Not a sheet of music in the room, the music just poured out of these guys as if they were breathing it. Inhaling. Exhaling. The music flowed from one to another, back and forth, like communication, but deeper somehow. They changed keys like they shared a single mind, a single heart. The rhythm beat like the heartbeat of the world itself. They’d laugh trying to trip each other up, but they couldn’t. I suspect that every band I’ve ever played in, I was just trying to recapture the joy of that afternoon.
At the time I didn’t know it, but I was getting my first lesson in the most misunderstood and mistreated doctrine of the church, the doctrine of the Trinity. I was also getting a lesson in the fundamental reality of being – which comes to the same thing.

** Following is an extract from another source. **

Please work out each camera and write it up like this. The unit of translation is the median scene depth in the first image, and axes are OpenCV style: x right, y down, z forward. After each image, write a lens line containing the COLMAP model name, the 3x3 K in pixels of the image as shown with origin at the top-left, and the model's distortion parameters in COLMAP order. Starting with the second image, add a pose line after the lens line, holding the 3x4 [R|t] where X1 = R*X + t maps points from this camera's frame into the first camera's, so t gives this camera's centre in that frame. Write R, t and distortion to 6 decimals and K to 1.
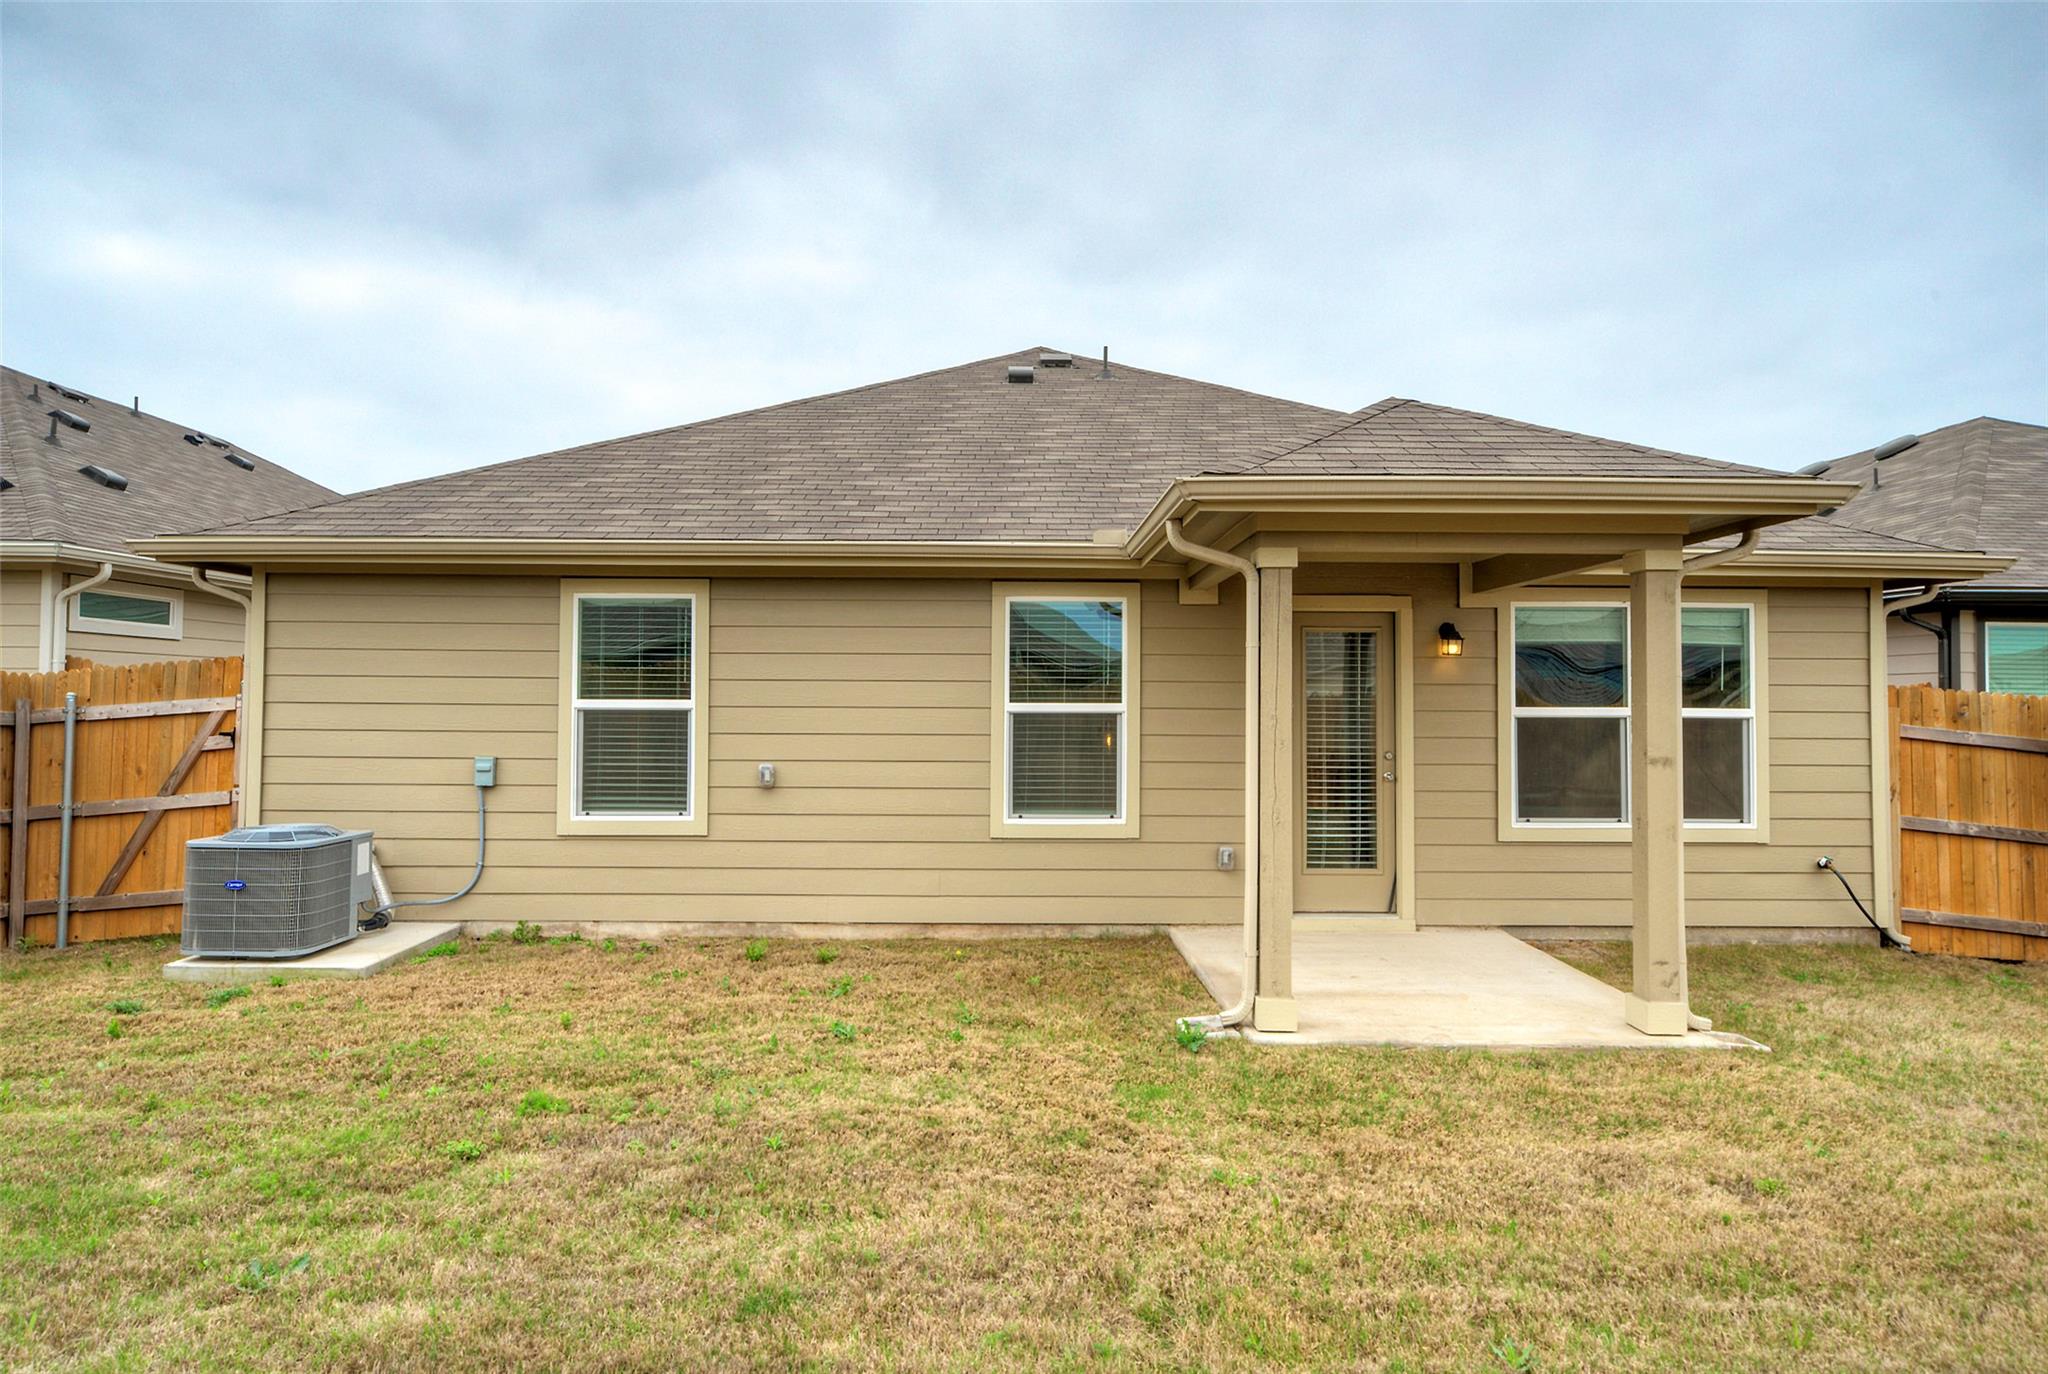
lens RADIAL K [[1054.3, 0, 1021.7], [0, 1054.3, 686.9], [0, 0, 1]] dist [0.000060, -0.000968]
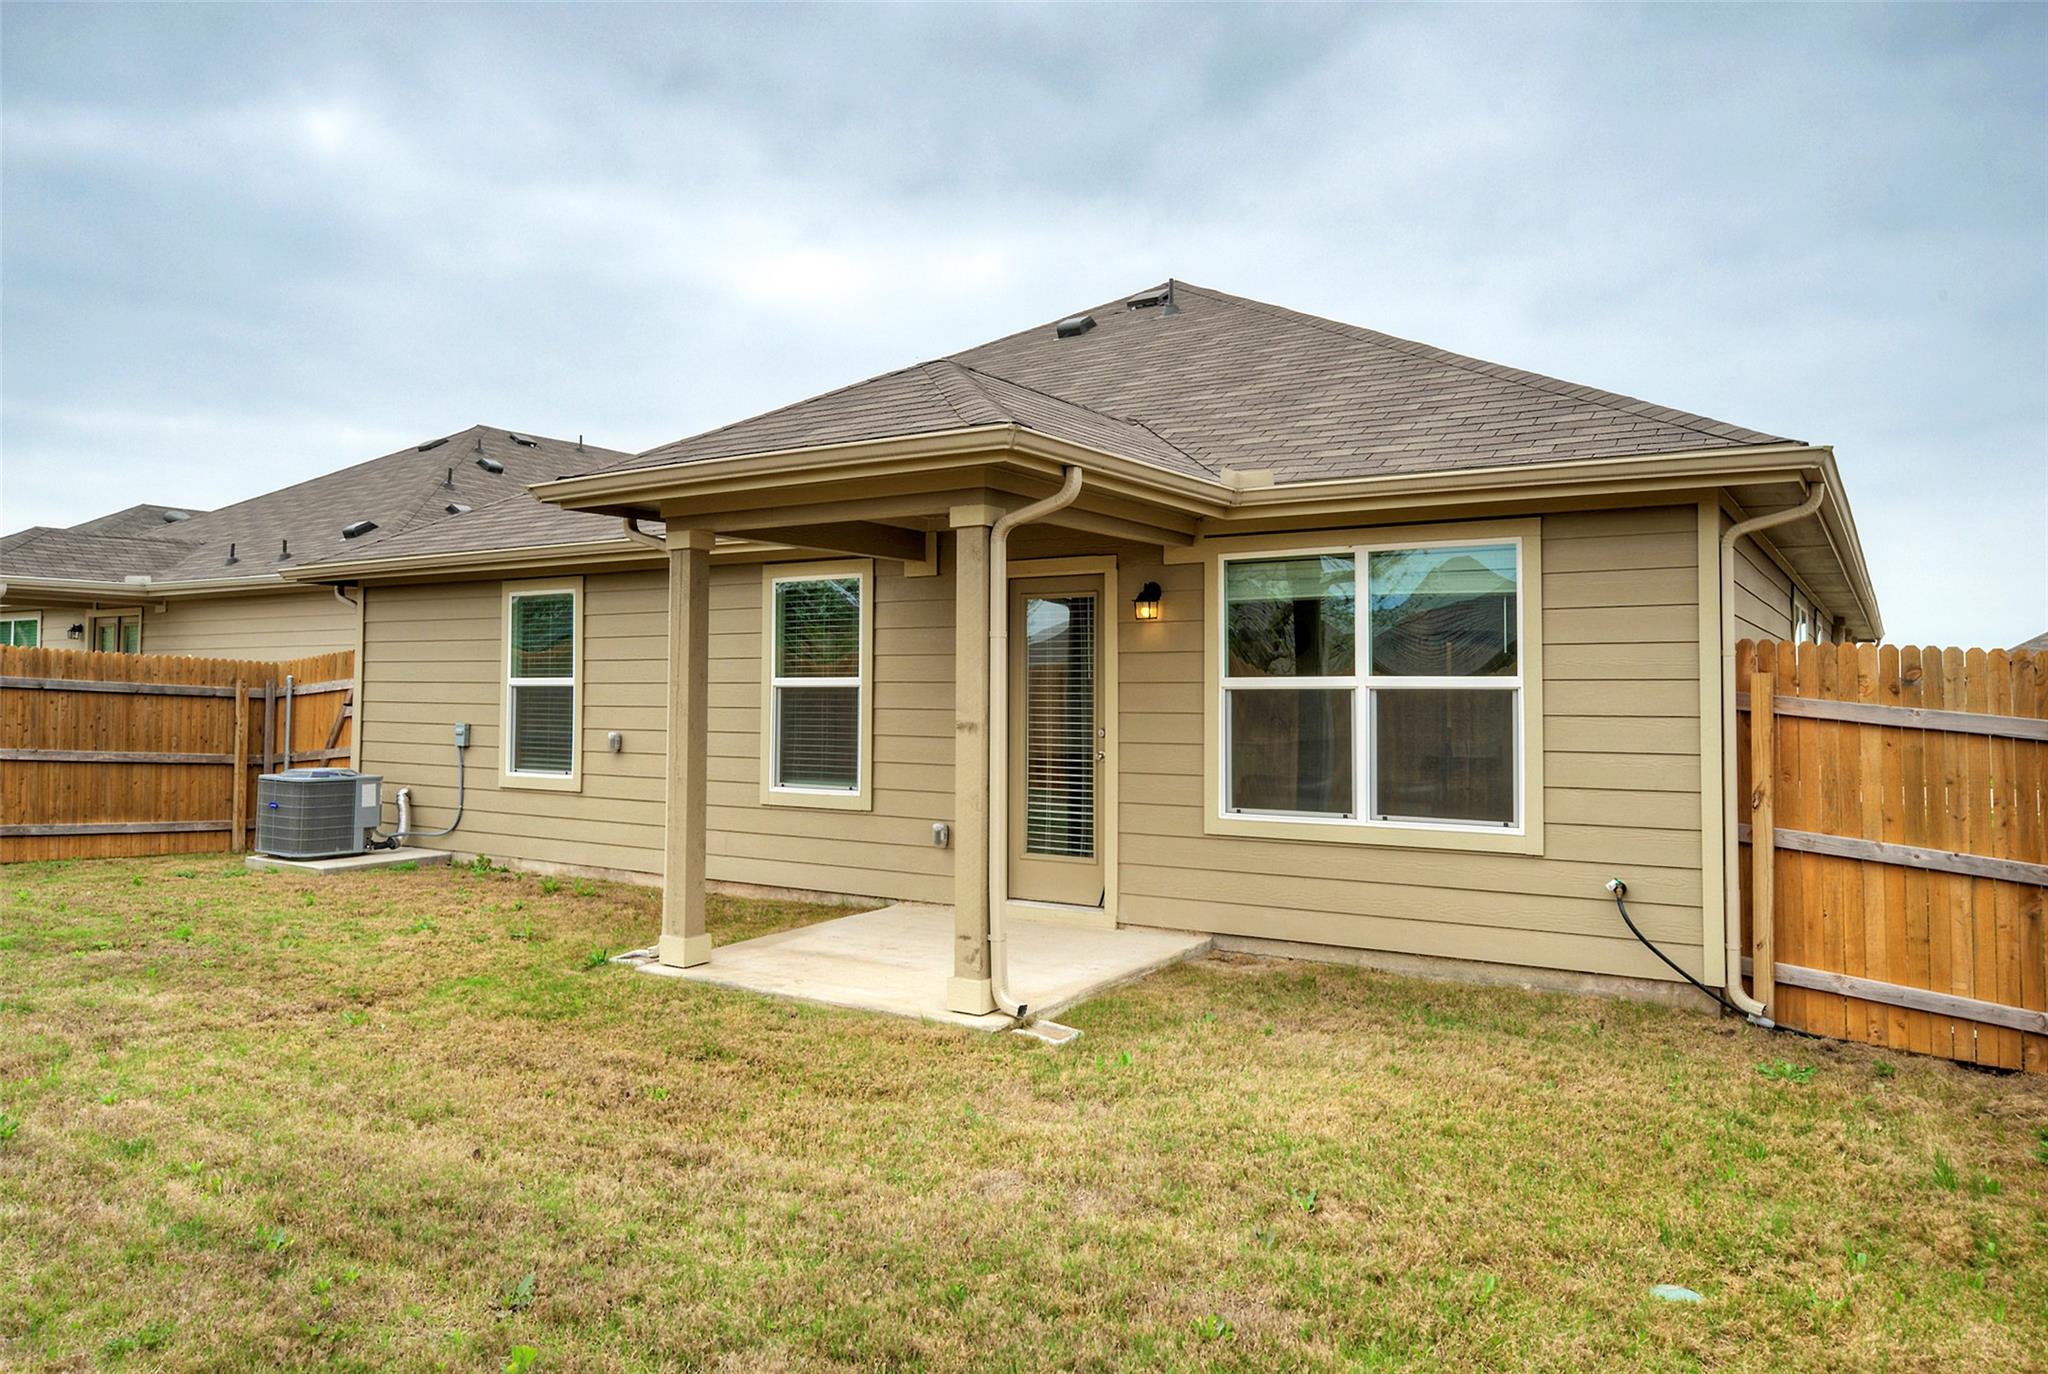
lens RADIAL K [[1345.4, 0, 1031.9], [0, 1345.4, 640.8], [0, 0, 1]] dist [-0.004900, -0.000286]
pose [[0.842115, -0.023224, -0.538798, 0.934495], [0.015900, 0.999707, -0.018239, 0.006752], [0.539064, 0.006792, 0.842238, -0.001567]]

What I felt in that room of people making music together – playing off one another, respecting one another, loving what they did together, loving what they created together, enjoying music as it flowed among them and out of them and into one another and anyone who happened to listen – was like a natural revelation. It would be twenty years before I would learn that the early Christian theologians had a name for this phenomenon when they talk about the Trinity: perichoresis. The fancy Greek word just means the mutual life and love shared by the Father, Son and Spirit with one another as they play their eternal music together creating and sustaining and loving everything that exists.
Now, every time I hear a theologian abstracting the doctrine of the Trinity with fifty dollar words so that no one can understand what they are saying, and every time I hear a fellow preacher make this sublime mystery seem dry as dust, I wish I could take them to see those old men from the Green Frog Cafe playing like God Almighty.
The music says it better than any words could ever say. And anyone who has ever had the privilege of improvising with other musicians knows what I mean. But I do wish that you also could have heard my granddaddy and those other musicians who played us into the presence of the mystery in a buddy’s derelict shack one very ordinary afternoon: “On earth, like it is in heaven.”